# Desert - Peach Froyo



## NaeKid (Oct 17, 2008)

This recipe comes from Deb Vice, a third-generation Ontario farmer who runs Birchwind Holsteins with her husband Ron.

Organic Meadow, Canada's oldest co-operative of organic farmers, represents more than 100 family farms across Ontario.

It also sells more than 90 organic products including milk, cream, ice cream, yogurt, Greek yogurt, kefir, sour cream, cheese, cream cheese, cottage cheese, butter, eggs and frozen vegetables.

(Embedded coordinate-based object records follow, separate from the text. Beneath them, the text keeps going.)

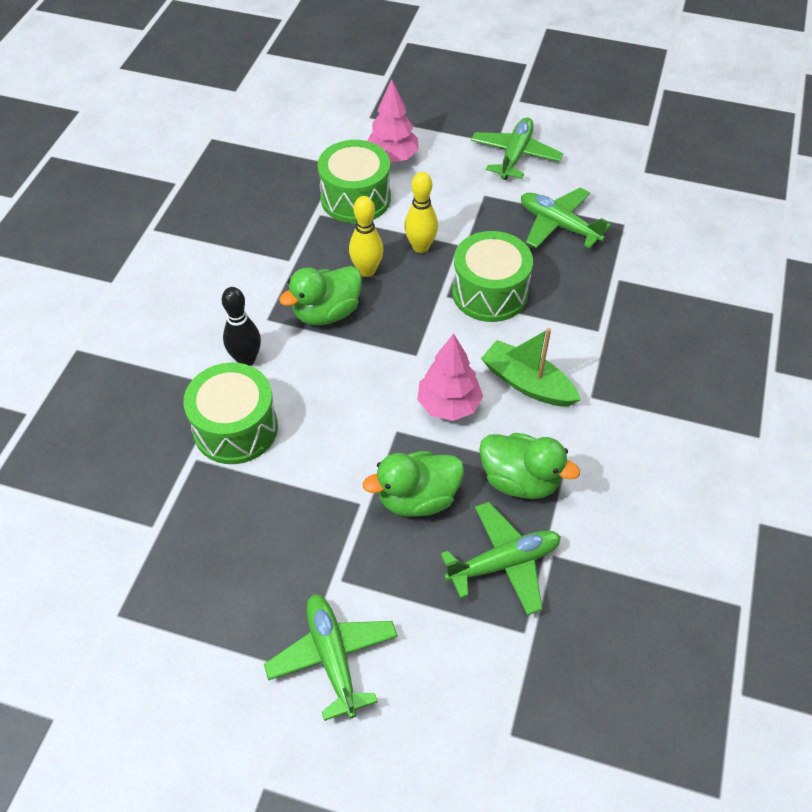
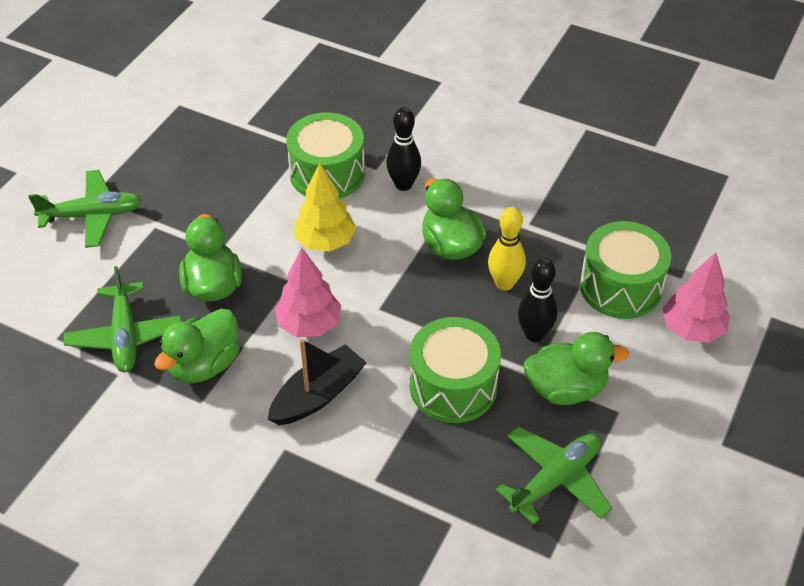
camera: 100 degrees right, 5 degrees down
yellow bowling pin [404,172,438,253] -> black bowling pin [518,258,557,342]
green plane [471,117,563,180] -> none
green boat [481,328,581,407] -> black boat [268,339,367,425]
none -> yellow tree [294,163,357,252]
none -> green duck [523,332,629,405]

*Deb Vice's Peach Frozen Yogurt*


1-1/2 cups (375 mL) plain Greek yogurt (preferably 2 per cent milk fat)
2 cups (500 mL) frozen peaches
1 tsp (5 mL) pure vanilla extract
2 tsp (10 mL) cane sugar, or more to taste (optional)

In blender or food processor, combine yogurt, peaches, vanilla and sugar, if using. Blend or pulse 30 seconds on low speed if you want small chunks, or longer if you want it smooth. Pour mixture into empty yogurt or other container with lid. Freeze 2 to 3 hours to desired texture.

Makes 6 servings.

:factor10: :factor10: :factor10:


----------



## ras1219como (Jan 15, 2013)

Yum! I'm going to have to try that!!!


Sent from my iPhone using Survival Forum. Please forgive typos.


----------



## notyermomma (Feb 11, 2014)

A peach lassi! :2thumb:


----------